Берри спросил его насчет предупреждения, которое он дал Грейс. Возможно, хотя бы здесь ему будет за что зацепиться.

«Что ж, мистер Берри, – ответил фон Зохоки, – я не хочу отрицать, однако я не особо это припоминаю… Вполне возможно, что я ей это сказал, что было бы совершенно естественно, когда я, обходя завод, обнаружил столь необычное явление, как смачивание кисти губами; разумеется, я бы сказал [ «не делайте так»]».

Этот рассказ показался странным даже Джону Бэйксу. «А по какой причине вы бы это сделали?» – поинтересовался судья.

«Нарушение санитарных норм», – поспешил ответить фон Зохоки.

«Вы предупредили эту юную леди, чтобы она не клала себе кисть в рот, – прямо сказал Бэйкс. – Я хочу узнать, знали ли вы тогда, что краска, содержащая радий, может ей навредить?»

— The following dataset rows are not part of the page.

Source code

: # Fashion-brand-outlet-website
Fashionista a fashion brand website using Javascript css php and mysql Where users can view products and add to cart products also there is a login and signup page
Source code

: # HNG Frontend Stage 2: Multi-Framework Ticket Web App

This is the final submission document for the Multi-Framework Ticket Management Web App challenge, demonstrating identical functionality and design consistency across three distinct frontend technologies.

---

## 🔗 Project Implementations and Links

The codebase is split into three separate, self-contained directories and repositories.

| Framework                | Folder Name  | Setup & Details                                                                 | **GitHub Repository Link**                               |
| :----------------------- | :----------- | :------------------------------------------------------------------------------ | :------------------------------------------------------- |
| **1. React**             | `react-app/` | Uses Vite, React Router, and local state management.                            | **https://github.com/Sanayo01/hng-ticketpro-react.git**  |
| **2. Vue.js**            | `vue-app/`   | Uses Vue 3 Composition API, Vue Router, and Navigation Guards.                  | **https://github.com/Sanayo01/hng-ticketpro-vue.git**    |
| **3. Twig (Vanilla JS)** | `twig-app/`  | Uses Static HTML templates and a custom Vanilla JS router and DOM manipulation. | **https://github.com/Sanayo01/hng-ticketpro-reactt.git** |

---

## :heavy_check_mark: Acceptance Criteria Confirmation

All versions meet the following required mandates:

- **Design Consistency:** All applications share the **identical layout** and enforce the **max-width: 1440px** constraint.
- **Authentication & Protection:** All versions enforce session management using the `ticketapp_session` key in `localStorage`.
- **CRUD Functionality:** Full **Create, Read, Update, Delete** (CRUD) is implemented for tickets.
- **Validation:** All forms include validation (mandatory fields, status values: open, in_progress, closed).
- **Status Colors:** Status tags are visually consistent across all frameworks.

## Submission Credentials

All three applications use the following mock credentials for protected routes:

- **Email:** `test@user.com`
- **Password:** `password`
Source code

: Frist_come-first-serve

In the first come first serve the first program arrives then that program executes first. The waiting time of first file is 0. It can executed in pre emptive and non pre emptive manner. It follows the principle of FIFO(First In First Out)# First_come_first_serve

Врач между тем был непреклонен. «Ни в коем случае, – ответил он судье. – Мы не знали [об этой опасности]».

Берри был горько разочарован. В зале суда во всеуслышание он объявил фон Зохоки «вражеским свидетелем». У Грейс Фрайер, которой тот давал это предупреждение, в голове, должно быть, пронеслась пара неприличных слов.

Берри снова дал ей возможность высказаться. Ее вызвали за свидетельскую трибуну сразу же после фон Зохоки – «не чтобы дискредитировать [врача], – объяснил Берри, – а чтобы уточнить, что именно он сказал». Маркли, однако, сразу же выразил протест против того, чтобы она снова давала показания, и судья был вынужден его одобрить, казалось, против своей воли. «Исключите этот ответ, – прокомментировал Бэйкс. – Эти правила доказывания были придуманы, чтобы не дать людям сказать правду».

Оставалось еще несколько свидетелей по делу, включая Кэтрин Уайли и доктора Флинна, присутствовавшего здесь в качестве купленного свидетеля USRC. А затем, в половине двенадцатого дня 27 апреля 1928 года, Берри закончил излагать доводы обвинения. Отныне остаток дня и все последующие дни у корпорации United States Radium будет возможность изложить свою версию событий, и тогда – и тогда, с надеждой думали девушки, гадая, что они будут чувствовать, когда это время придет, – будет вынесен вердикт.

Маркли встал, без каких-либо усилий выскользнув своим длинным телом с места. «Я тут подумал, – выпалил он Джону Бэйксу, – что мы можем ускорить процесс, если устроим совещание».

Состоялось обсуждение за закрытыми дверями. После чего, стукнув молотком, судья сделал объявление:

«Слушания переносятся на 24 сентября».

До сентября оставалось еще пять месяцев. Пять долгих месяцев. Откровенно говоря, у девушек, вполне вероятно, этого времени не было.

«Эта отсрочка, – в слезах говорила Кэтрин Шааб, – была бессердечной и бесчеловечной».

Но закон сказал свое слово. До сентября ничего уже нельзя было изменить.